SAX ameliorates the induction of apoptosis in HG induced HK2 cells by inhibiting PARP-1 activity. (A) Induction of apoptosis was detected by Hochest 33258 fluorescent staining in the Con, HG, HG + 3-ABA (PARP-1 inhibitor) and HG + 3-ABA + SAX groups and (B) quantification of Hochest 33258 fluorescent staining. The red arrows indicate the apoptotic cells. (C) Induction of apoptosis was detected by flow cytometry assays in the Con, HG and HG + SAX groups and (D) Hochest 33258 fluorescent staining was quantified. *P<0.05. SAX, saxagliptin; HG, high glucose; PARP-1, poly (ADP-ribose) polymerase-1; Con, control; ABA, 3-Aminobenzamide; HG + SAX, high glucose with SAX.

Discussion

In the present study, SAX was shown to protect against the pathological effects associated with diabetic nephropathy. In the rat model of streptozocin-induced DM, SAX reduced glycemia, tubulointerstitial and glomerular damage, and improved kidney function. These therapeutic changes were associated with downregulation of the expression of apoptotic genes, such as cleaved-caspase 3 and cleaved-PARP-1. Moreover, the present study demonstrated that SAX could downregulate the ratio of Bax/Bcl2. The findings suggested that long-term SAX administration could protect against diabetic nephropathy and provide an explanation of the mechanisms of apoptosis inhibition.

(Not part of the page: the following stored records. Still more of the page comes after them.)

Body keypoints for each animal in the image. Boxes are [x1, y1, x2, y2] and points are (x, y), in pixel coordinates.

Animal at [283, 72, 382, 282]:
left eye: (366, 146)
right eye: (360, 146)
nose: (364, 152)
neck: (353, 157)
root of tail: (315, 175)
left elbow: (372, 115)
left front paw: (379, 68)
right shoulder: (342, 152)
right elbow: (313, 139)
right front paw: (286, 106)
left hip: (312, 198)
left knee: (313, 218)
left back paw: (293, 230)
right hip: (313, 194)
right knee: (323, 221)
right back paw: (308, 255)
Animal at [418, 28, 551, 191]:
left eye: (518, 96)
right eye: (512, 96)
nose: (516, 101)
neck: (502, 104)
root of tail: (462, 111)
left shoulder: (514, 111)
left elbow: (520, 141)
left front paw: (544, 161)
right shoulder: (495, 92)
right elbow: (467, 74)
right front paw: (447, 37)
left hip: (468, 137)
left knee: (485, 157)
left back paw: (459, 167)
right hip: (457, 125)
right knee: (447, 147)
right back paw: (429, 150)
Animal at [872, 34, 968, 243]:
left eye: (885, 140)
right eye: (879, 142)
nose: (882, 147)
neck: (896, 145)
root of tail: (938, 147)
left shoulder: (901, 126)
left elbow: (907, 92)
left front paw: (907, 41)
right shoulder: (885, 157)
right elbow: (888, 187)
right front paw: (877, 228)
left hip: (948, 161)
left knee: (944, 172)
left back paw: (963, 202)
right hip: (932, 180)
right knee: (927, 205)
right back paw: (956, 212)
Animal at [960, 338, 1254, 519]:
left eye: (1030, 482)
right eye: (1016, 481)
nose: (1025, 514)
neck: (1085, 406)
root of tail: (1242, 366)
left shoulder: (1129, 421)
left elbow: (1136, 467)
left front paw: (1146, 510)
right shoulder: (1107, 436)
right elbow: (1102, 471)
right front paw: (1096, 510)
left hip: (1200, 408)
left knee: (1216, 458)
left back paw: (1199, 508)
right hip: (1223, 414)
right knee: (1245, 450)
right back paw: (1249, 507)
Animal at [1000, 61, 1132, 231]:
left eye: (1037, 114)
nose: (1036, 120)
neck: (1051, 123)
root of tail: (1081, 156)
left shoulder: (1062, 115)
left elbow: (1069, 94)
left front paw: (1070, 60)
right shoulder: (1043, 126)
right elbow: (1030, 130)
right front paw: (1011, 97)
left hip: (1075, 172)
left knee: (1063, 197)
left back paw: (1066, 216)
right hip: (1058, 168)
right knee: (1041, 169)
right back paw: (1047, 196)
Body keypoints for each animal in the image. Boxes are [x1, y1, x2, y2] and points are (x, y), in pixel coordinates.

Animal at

The incidence of diabetic nephropathy is continuously increasing (31,32) and is considered to be the primary cause of chronic kidney disease and end-stage renal failure (33). Diabetic nephropathy is a chronic, complex disease that gradually leads to glomerular hypertrophy, glomerular basement membrane thickening, collagen deposition, interstitial fibrosis aggravation, renal tubular atrophy and renal function disorder (34,35). HG alters the microenvironment of each cell, and in turn leads to the activation of the apoptotic pathway (10,36).

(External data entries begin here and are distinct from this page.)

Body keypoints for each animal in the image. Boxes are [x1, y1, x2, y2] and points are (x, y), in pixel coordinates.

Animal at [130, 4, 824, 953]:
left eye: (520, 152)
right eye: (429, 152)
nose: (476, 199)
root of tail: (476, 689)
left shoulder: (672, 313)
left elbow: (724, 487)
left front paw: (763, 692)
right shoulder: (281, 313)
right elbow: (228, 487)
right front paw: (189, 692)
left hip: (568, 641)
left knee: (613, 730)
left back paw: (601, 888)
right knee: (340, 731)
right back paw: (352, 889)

By inhibiting DPP-4 and slowing down GLP-1 degradation, SAX can partially reverse the reduction in the incretin effect in the absence of hypoglycemia (37). SAX can correct glucose metabolism disorders and prevent kidney injury (38). Its cytoprotective effects have been noted on several types of cells, including cells in the pancreas, heart and retina (39). The present study identified a novel mechanism by which SAX could restore existing kidney dysfunction. SAX significantly decreased the DM-induced increase in weight and kidney hypertrophy. It also ameliorated DM-induced structural kidney injury and fibrosis, as shown by H&E staining of tissue slices, and it reduced DM-induced glycogen accumulation in the kidney. The results provide a plausible explanation by which these beneficial alterations are mediated; downregulation of the expression of the pro-apoptotic proteins. In the rat model used, DM increased the expression of caspase 3, which cleaved PARP-1, causing DNA damage and loss of DNA repair ability (40,41); SAX partially reversed these effects. Similarly, the DPP-4 inhibitor linagliptin ameliorated DM-induced kidney damage by inhibiting apoptosis (5).

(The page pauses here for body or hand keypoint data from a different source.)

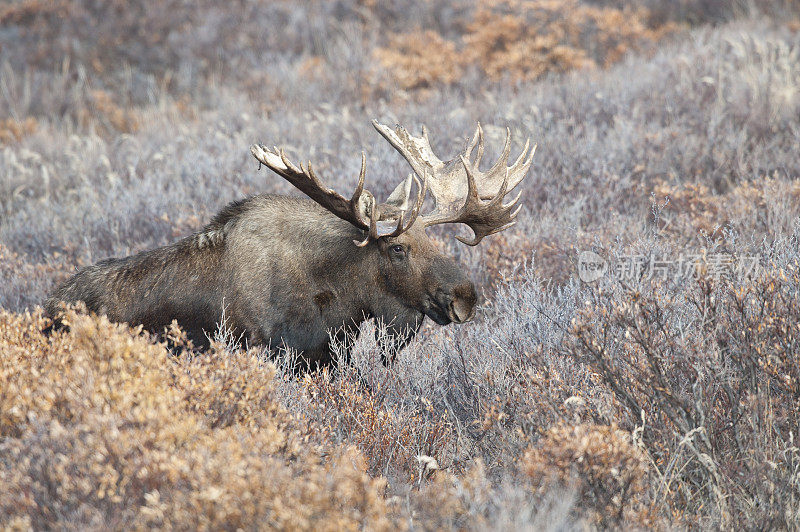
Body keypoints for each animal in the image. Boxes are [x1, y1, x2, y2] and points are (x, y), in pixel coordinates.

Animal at [42, 121, 532, 368]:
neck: (336, 299)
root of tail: (43, 307)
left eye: (432, 237)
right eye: (397, 248)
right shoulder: (270, 353)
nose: (465, 295)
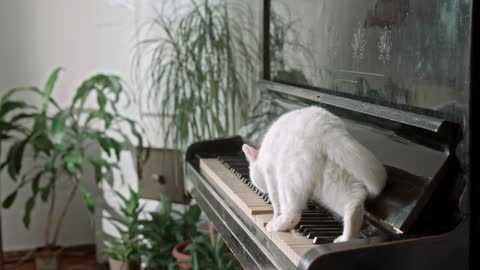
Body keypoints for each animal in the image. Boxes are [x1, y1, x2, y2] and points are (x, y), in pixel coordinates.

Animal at [244, 106, 386, 243]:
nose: (262, 190)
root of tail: (325, 128)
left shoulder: (270, 175)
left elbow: (275, 203)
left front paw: (275, 216)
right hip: (332, 179)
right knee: (353, 203)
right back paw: (347, 237)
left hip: (288, 178)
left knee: (292, 213)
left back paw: (278, 224)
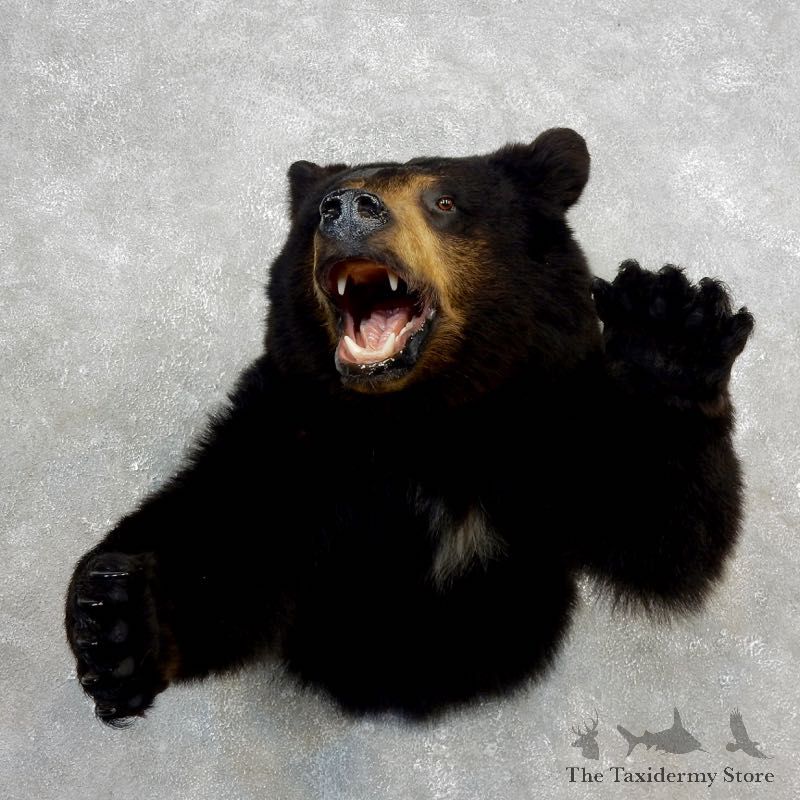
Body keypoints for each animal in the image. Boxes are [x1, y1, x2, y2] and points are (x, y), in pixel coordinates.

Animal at [65, 128, 754, 725]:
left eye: (444, 201)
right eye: (317, 209)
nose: (346, 209)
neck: (423, 420)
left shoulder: (546, 422)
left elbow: (655, 532)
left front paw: (669, 328)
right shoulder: (295, 430)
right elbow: (226, 531)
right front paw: (118, 623)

In conclusion, the results showed that SAX could improve kidney function in diabetic rats in part by downregulating caspase 3 expression and thereby inhibiting the pro-apoptotic cleavage of PARP-1. The results are in agreement with those reported in previous studies assessing the effects of SAX. This compound may thus serve as a promising renoprotective therapy against the development and progression of diabetic nephropathy and may serve as a novel therapeutic option for the prevention and treatment of diabetic nephropathy.